# 32 TM TWO vs 32 LASHED...?



## david_z (Dec 14, 2009)

All this is subjective but I would say it's going to be closer to "night and day" than "a hair or two" for the simple reason that manufacturers for the most part don't like to make product with a tremendous amount of overlap between models. I've owned a few pair of TM2 (2005, 2009 I think) and most recently the "Super Lashed" which were a limited edition Lashed with upgraded insole & footbed (I think that was the main difference, they're 2 seasons old now and I might be slightly off).
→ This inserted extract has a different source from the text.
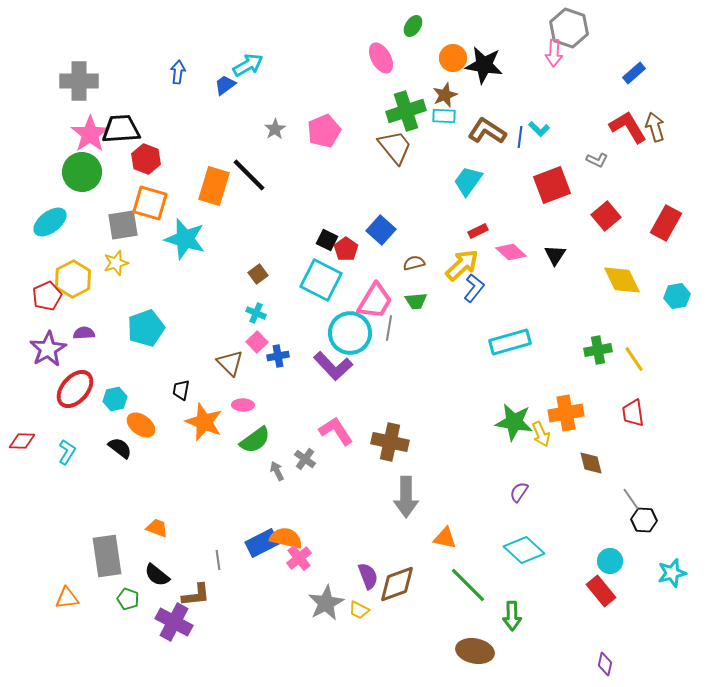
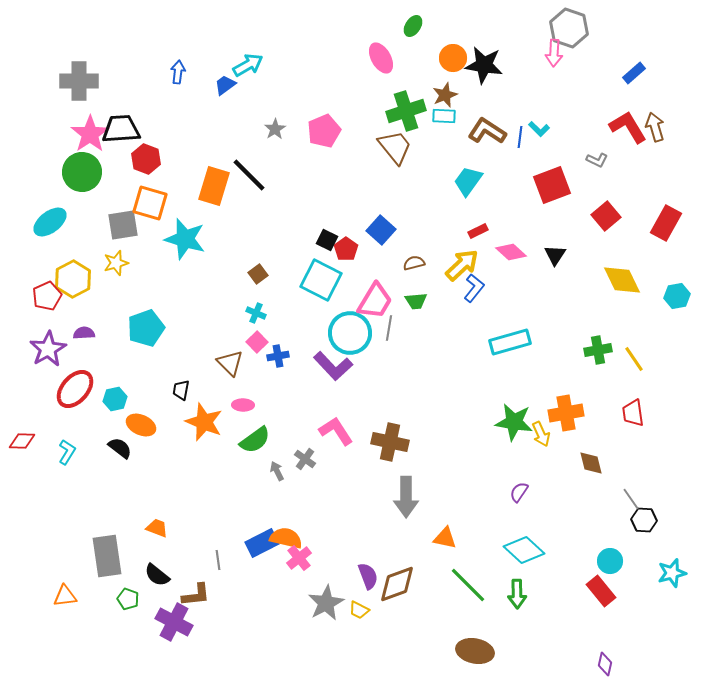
orange ellipse at (141, 425): rotated 12 degrees counterclockwise
orange triangle at (67, 598): moved 2 px left, 2 px up
green arrow at (512, 616): moved 5 px right, 22 px up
Two things I've noticed after logging many days on each boot -- Yes, the Lashed will be noticeably less stiff than the TM-2 both out-of-the-box and also after the break-in period. Essentially, the TM2 breaks in to what the Lashed feels like brand new. The Lashed, once broken in is definitely softer. Keep in mind my frame of reference for TM2 is at least 4 or 5 years ago (I rode 2 seasons on K2 Maysis in between) and my current Super Lashed have approximately 100 days over 2.5 seasons on them, so they may be getting to the point that they're beat, although they still look pretty solid and are comfortable/etc.

TL;DR they'll be noticeably stiffer but I don't think it's going to be a deal breaker. If you want to move up to a stiffer boot, the TM2 is the logical next step I think.

I actually have my old TM2s and I could probably still ride them for comparison, apart from a few blown eyelets, but they're several models past new at this point so I'm not sure that would be apples to apples for you.


----------